Root repeatedly talks about ‘act’ and ‘being.’ God’s being is in God’s act just as we participate in God’s being by responding to and joining divine action. Again, I miss either the footnote or witness a lack of reference to Bonhoeffer’s second dissertation called “Act and Being” in which Bonhoeffer’s theology of revelation is sophisticated and attentive to the experiential. God’s being is found in Christ who exists as community in the “Gemeinde” while the act of ‘grasping’ knowledge of God is found in the believer’s self-surrender. This is an epistemological theory combined with a theology of being through encounter that is making important steps toward what we could easily call an embryonic form of practical theology.

A Barthian Theology of the Cross?

So far the comparison between Root and Bonhoeffer’s theologies. One more word about the theologia crucis. I already mentioned the Barthian framework in Root’s thought. This framework might have been responsible for a certain reduction in Root’s thought of the theology of the cross to the epistemological (saying this is rhetorical reduction on my part, for Root’s thought is sufficiently rich to warrant intense study). But as a crypto-theologian of the cross myself who entertains many ideas about the theology of the cross by way of 20th-century Lutheran thought, I do notice one omission that, if utilized, might have been of great use for Root’s argument. In fact, he makes the argument, but hardly ever in reference to the theology of the cross.

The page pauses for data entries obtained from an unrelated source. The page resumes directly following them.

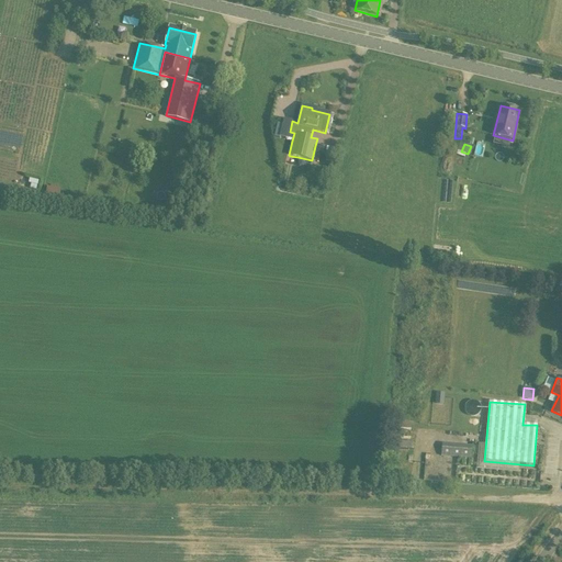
[(398,438),(397,448),(411,449),(412,439),(398,438)]
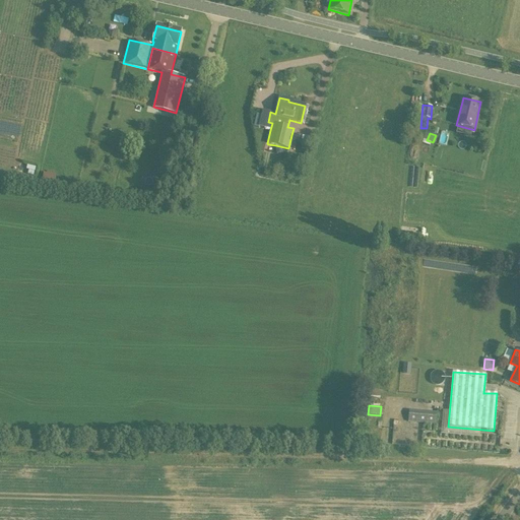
[(436,425),(437,412),(409,410),(408,421),(436,425)]
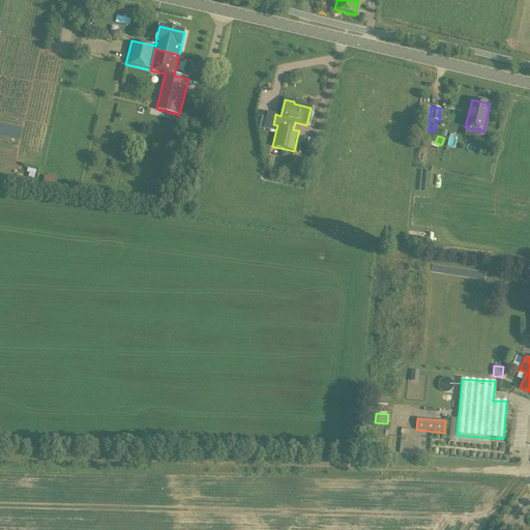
All buildings are outlined.
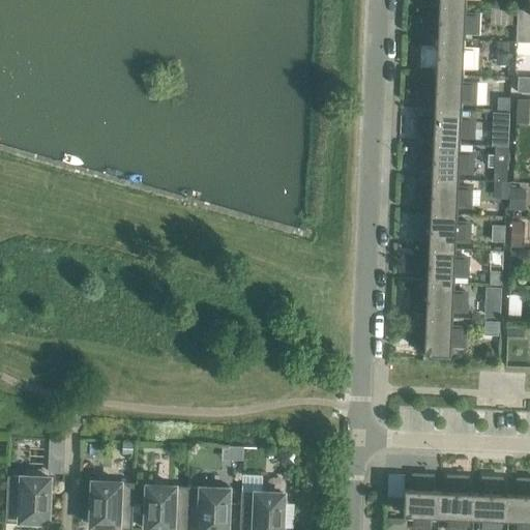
[(529,0),(517,0),(514,42),(529,42),(529,0)]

Root insists that practical theology (and this counts just as much for systematic theology since doctrines are merely stratified and codified narratives of experiences of the divine) needs to attend to the experiential in a hermeneutical/critical manner. Well, this very turn to the real is what Bonhoeffer’s version of the theology of the cross would have given him on a silver platter. The theologia crucis not only implies divine judgment over human thought and the giving of salvation and justification. Now, implied in Luther’s theology of the cross is a turn to the real. Unlike the Barthian Wholly Other God (epistemological distance) we encounter through the cross God in the manger, God in the flesh, God on the cross. All we have of God is the flesh of Jesus. That is, the lived reality of our world is the fabric through which revelation comes to us. All we have is embodied reality in which divine action blends with human response. God is in the real.

This is exactly where Root ends, so why did he not anchor this turn to the real in the theologia crucis as well? I suspect it is because in a Barthian framework theologians are used to working with epistemological distance rather than hermeneutical and embodied closeness. But then again, Root is sufficiently influenced by Luther, Bonhoeffer (and I’m sure many great other thinkers) to end where the theologia crucis was pointing in the first place.

Christopraxis is a great book. It practices theology at its best!